When Trump won the election, I immediately bashed the forecasters; they were all so certain of a Clinton win and had been for weeks—on the night of the election, Nate Silver of FiveThirtyEight predicted a 71% probability of Clinton winning, and out of 21 possible scenarios, Election Analytics had only one where Trump could prevail. Then I read an article on Defense One and it began to make sense.

The output of polling results is only as good as the data put into the model. And unfortunately, this data is manipulated by people. According to Kalev Leetaru, a big data specialist who discovered the location of Osama Bin Laden through a statistical analysis of news articles, the problem with the election polling was tied to flawed judgment about which data was relevant.

When it comes to the kinds of questions that intelligence personnel actually want forecasting engines to answer, such as ‘Will Brexit happen’ or ‘Will Trump win,’ those are the cases where the current approaches fail miserably. It’s not because the data isn’t there. It is. Is because we use our flawed human judgment to decide how to feed that data into our models and therein project our biases into the model’s outcomes.—Kalev Leetaru

For the most accurate election predictions, the best indicator was from the artificial intelligence system, MogIA. Through it’s 20 million data points pulled from online platforms (Google, YouTube, Twitter, etc), MogIA has successfully predicted the last four presidential elections. Why? Because as per its developer,

While most algorithms suffer from programmers/developer’s biases, MoglA aims at learning from her environment, developing her own rules at the policy layer and develop expert systems without discarding any data.—Sanjiv Rai, founder of Genic.ai

People are chalk-full of biases that distort how information is absorbed and comprehended. One of the more common biases is motivated reasoning, where we interpret observations to fit a particular pre-conceived idea. Psychologists have shown that much of what we consider to be reasoning is actually rationalization. We have already made the decision about how to react, so our reasoning is really cherry-picking data to justify what we already wanted to do.

All leaders (and people) are susceptible to these types of biases. How many times have you hired someone only to find that they are not the same person you interviewed? Sure, they look the same, but the intelligent, driven professional you met is starkly different from the person you are know working with.
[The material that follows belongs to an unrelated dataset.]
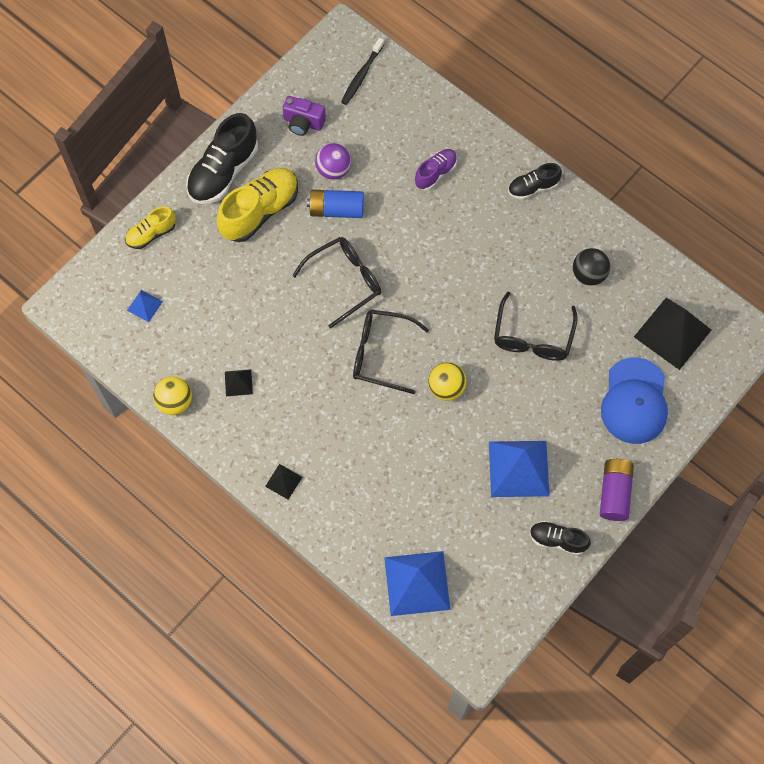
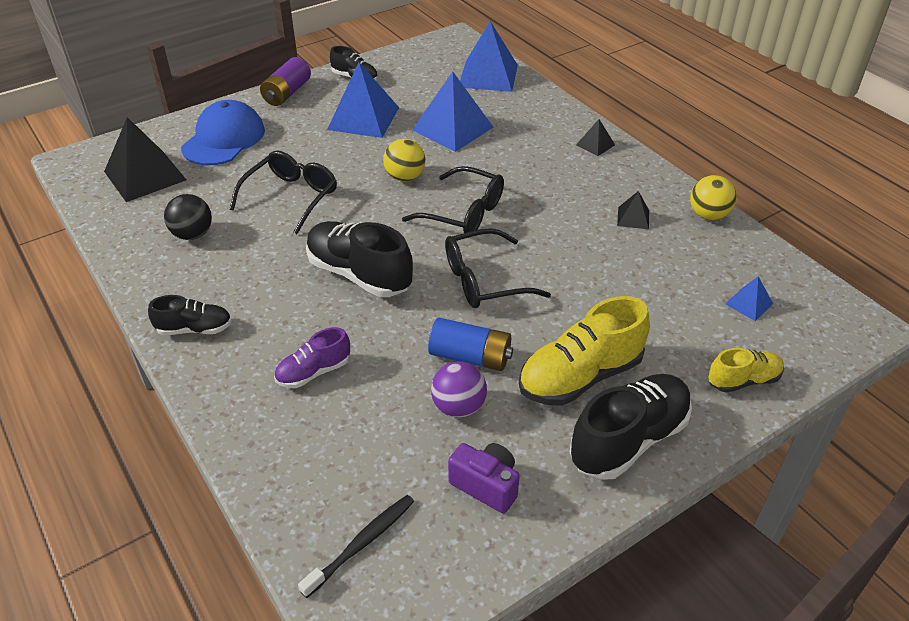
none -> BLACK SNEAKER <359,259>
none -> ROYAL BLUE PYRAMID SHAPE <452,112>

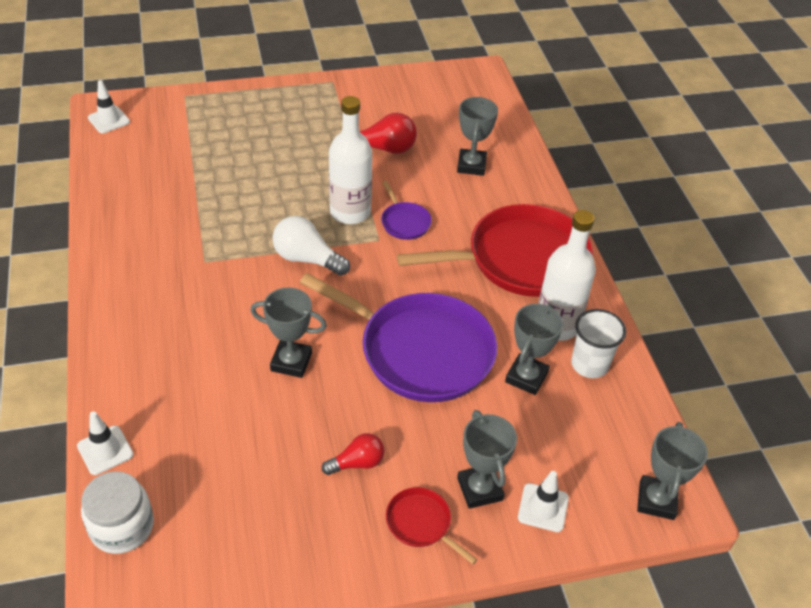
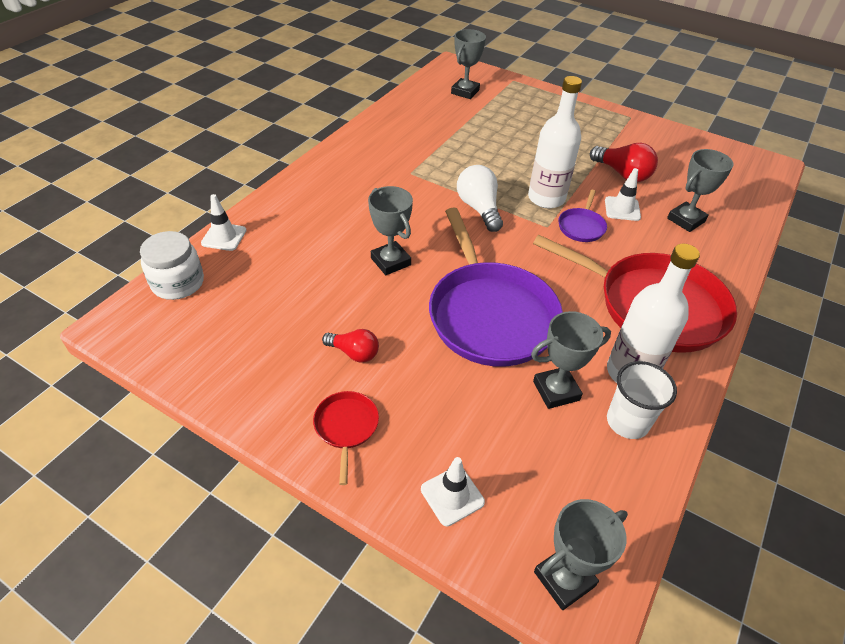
WHITE SAFETY CONE <109,106> -> WHITE SAFETY CONE <623,194>, shifted
GREY PRIZE CUP <487,459> -> GREY PRIZE CUP <468,64>, shifted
Somehow your intuition led you down a wrong path. Rationalize it as the result of outside forces, but you decided who they were within five minutes of interviewing and then looked for proof to support your gut.

To remove some of the bias, aptitude tests have been found to be highly predictive of performance, as have general intelligence tests and behavioral assessments. Interviews, however, are far less likely to foretell who will succeed. Research from Society for Judgment and Decision Making found that people make better predictions about performance if they are given access to objective background information and prevented from conducting interviews entirely.

If we want to make the best decisions for our organizations, we cannot rely solely on intuition, nor can we dismiss our instincts. There must be a balance between logic and perception. This begins with collecting and analyzing data is the most objective manner possible. Once we understand the facts, we can consider the less tangible factoids before coming to a final decision.

If this past election teaches anything, it’s that we cannot fall victim to our cognitive biases. Something feeling correct does not make it correct. Find ways to avoid being emotionally or intellectually invested in the findings; that’s the best way to keep an open mind. Include others who will challenge your biases and have no preconceived notions, like an independent contractor. Or maybe we should try to concern ourselves more the actualities and lean away from trying to predict outcomes. I’ll try to remember that in the mid-terms.